Code in the END block is executed once all input has been processed.

END {
    i = 1
    for (;;) {
        if (r[i]++) {
            print a
            exit
        }
        p[i] ~ /a/ ? a += p[i++] : p[i] ~ /j/ ? i += p[i] : ++i
    }
}

The entire “virtual machine” is modeled in just 8 lines of AWK code inside the END block. We use a few variables to represent different parts of the machine.

Variable Description
a The accumulator. This value will change for every acc instruction executed.
i The “instruction pointer” (or program counter). This keeps track of our position in the input program (stored in the array p). This is initialized to 1 since our entry point (first instruction) is at p[1].
p The input program, which was initialized earlier.
r We use a second associative array r to mark which instructions have already been run.
for (;;) {
    ...
}

This represents the interpreter loop, which will run until we explicitly exit the program.

if (r[i]++) {
    print a
    exit
}

Here, we increment r[i] to mark the instruction i as “run.” If r[i] was already non-zero, we print the value in accumulator (a) and exit; the puzzle is solved!

p[i] ~ /a/ ? a += p[i++] : p[i] ~ /j/ ? i += p[i] : ++i

Otherwise, we use this chained ternary expression as a concise if-else construct.

If the string in p[i] contains the letter “a”, we know the instruction is acc; we add the value of p[i] to a. As mentioned earlier, AWK will coerce the string to a number when used as an addition operand. We also increment i so p[i] will point to the succeeding instruction when the interpreter loop jumps back to the beginning.

Else, if p[i] contains the letter “j”, we know it’s a jmp instruction. Instead of adding p[i] to a, we add it to i to simulate a “jump” in the program.

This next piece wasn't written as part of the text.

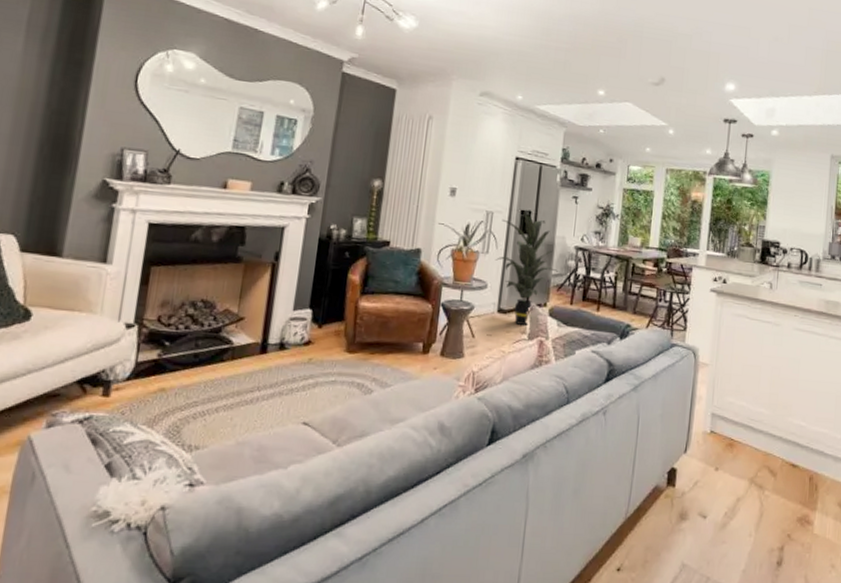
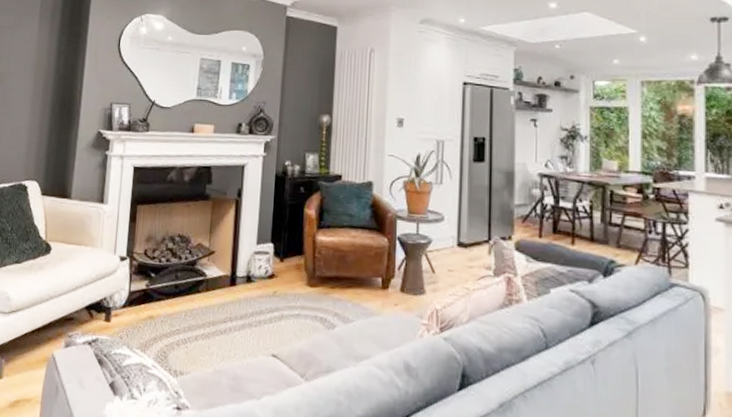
indoor plant: present [495,213,560,325] -> none [450,140,524,260]

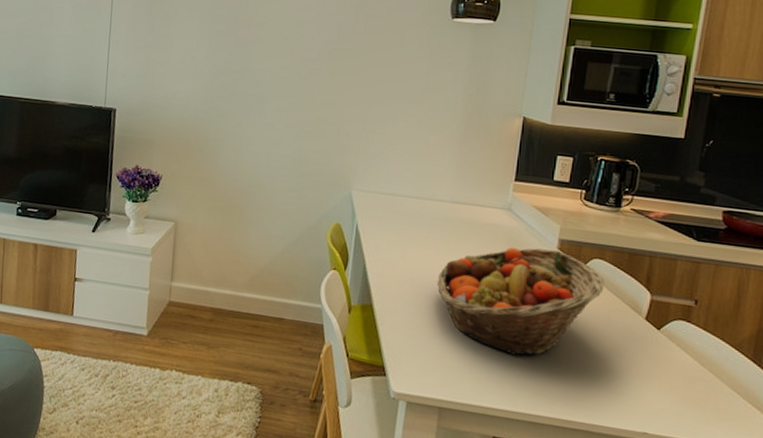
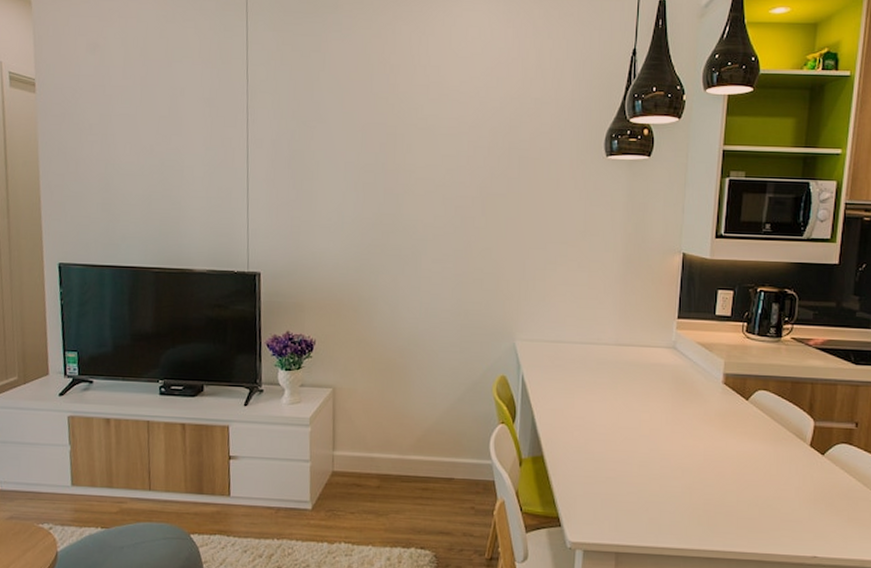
fruit basket: present [436,248,604,356] -> none [606,385,769,493]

Finally, we can just assume the instruction is a nop if it reaches the final clause in the ternary expression. In this case, we just increment i.

AWK is one of my favorite programming languages, and I find it especially well-suited for Advent of Code puzzles. I solved every 2019 puzzle in AWK and even wrote an overly-complex assembler/disassembler/debugger/interpreter for Intcode in AWK.